When the measure collection is created, one can extract the learning parameters. This can be done by passing the measure collection to the extract_learning_for_one_subject() function:

>>> from dispel.stats.learning import extract_learning_for_one_subject
>>> learning_result = extract_learning_for_one_subject(collection)

The function will then return a LearningResult class containing the whole learning analysis results.

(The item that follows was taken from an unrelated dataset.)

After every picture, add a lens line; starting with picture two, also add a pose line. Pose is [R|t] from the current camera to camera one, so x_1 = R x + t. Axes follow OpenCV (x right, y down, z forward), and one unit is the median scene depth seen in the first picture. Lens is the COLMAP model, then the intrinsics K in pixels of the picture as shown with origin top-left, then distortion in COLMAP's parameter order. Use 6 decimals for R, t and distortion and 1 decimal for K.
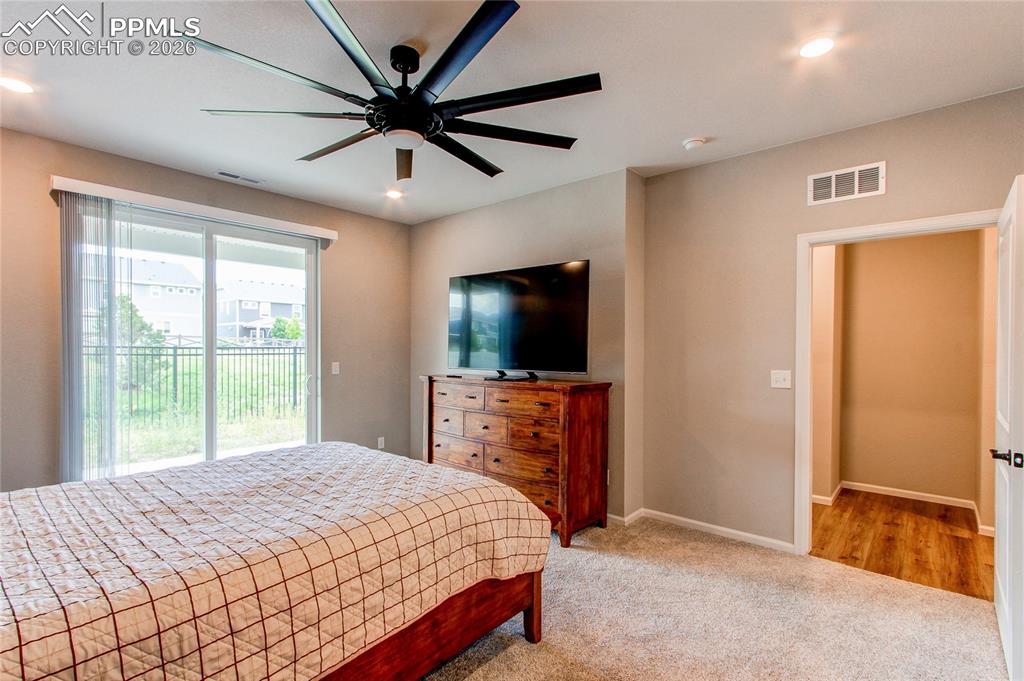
lens RADIAL K [[480.1, 0, 510.8], [0, 480.1, 350.2], [0, 0, 1]] dist [0.000808, 0.000204]
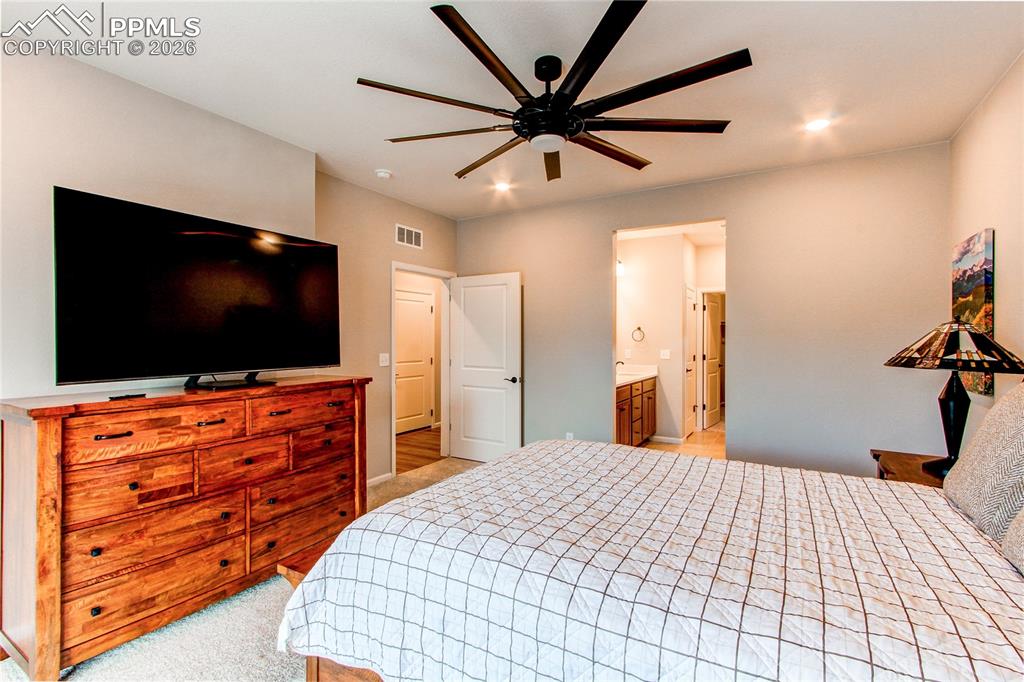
lens RADIAL K [[465.9, 0, 501.4], [0, 465.9, 356.1], [0, 0, 1]] dist [0.000808, 0.001063]
pose [[-0.181374, -0.043014, 0.982473, -0.868900], [0.004741, 0.998993, 0.044613, -0.010621], [-0.983403, 0.012749, -0.180988, 0.921239]]
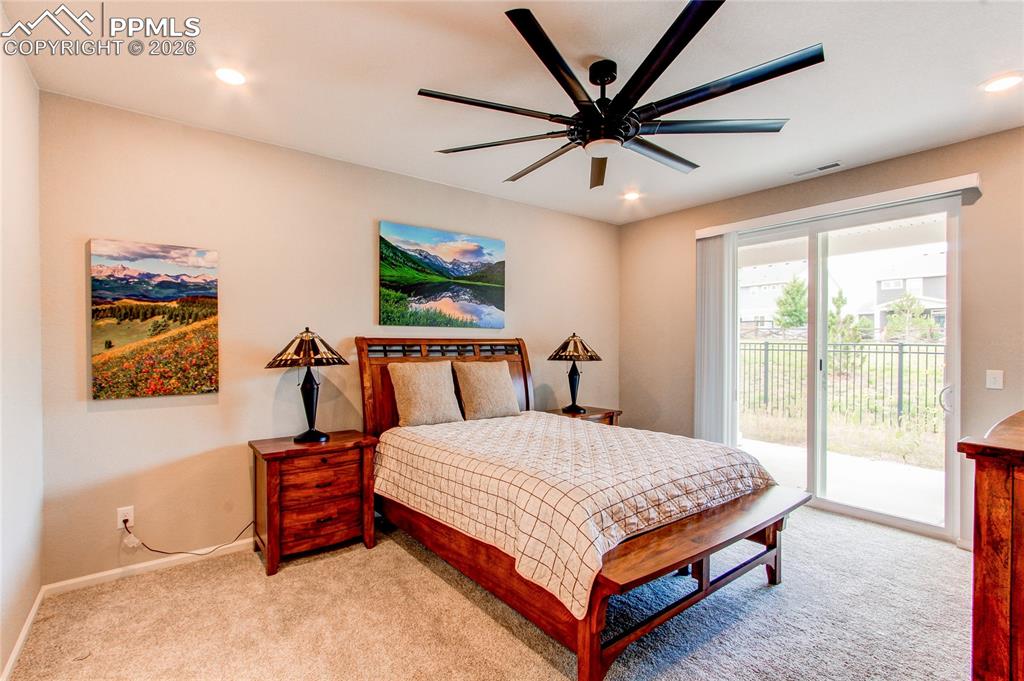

One can access the learning parameters with the method get_parameters() that outputs a pandas object (data frame or series) containing the following information:

  • subject_id: the subject identifier,

  • measure_id: the measure identifier,

  • optimal_performance: the optimal performance of the subject for the measure in question,

  • slope_coefficient: the slope coefficient of the learning curve of the subject for the measure in question,

  • learning_rate: the learning rate of the subject for the measure in question,

  • warm_up: the minimum number of sessions needed for the subject to attain 90% of their optimal performance,

  • r2_score: the R squared measure that represents the goodness of the fit of the learning model,

  • nb_outliers: the number of rejected outliers during the fit of the learning model,

  • delay_mean: the average delay between sessions in days,

  • delay_median: the median delay between sessions in days,

  • delay_mean: the maximum delay between sessions in days,

One can also access the new data points without outliers with the method get_new_data().

Note that if one wants to extract learning parameters for all present subjects in the MeasureCollection, it can be done by passing this MeasureCollection and a 'measure_id' to the extract_learning_for_all_subjects() function. This function will in the same way return a LearningResult class containing the same types of information as previously described.

>>> from dispel.stats.learning import extract_learning_for_all_subjects
>>> learning_result = extract_learning_for_all_subjects(
...     collection, 'CPS-dtd-rt-mean-01')

One can then explore the learning parameters for all users as well as plot relevant results.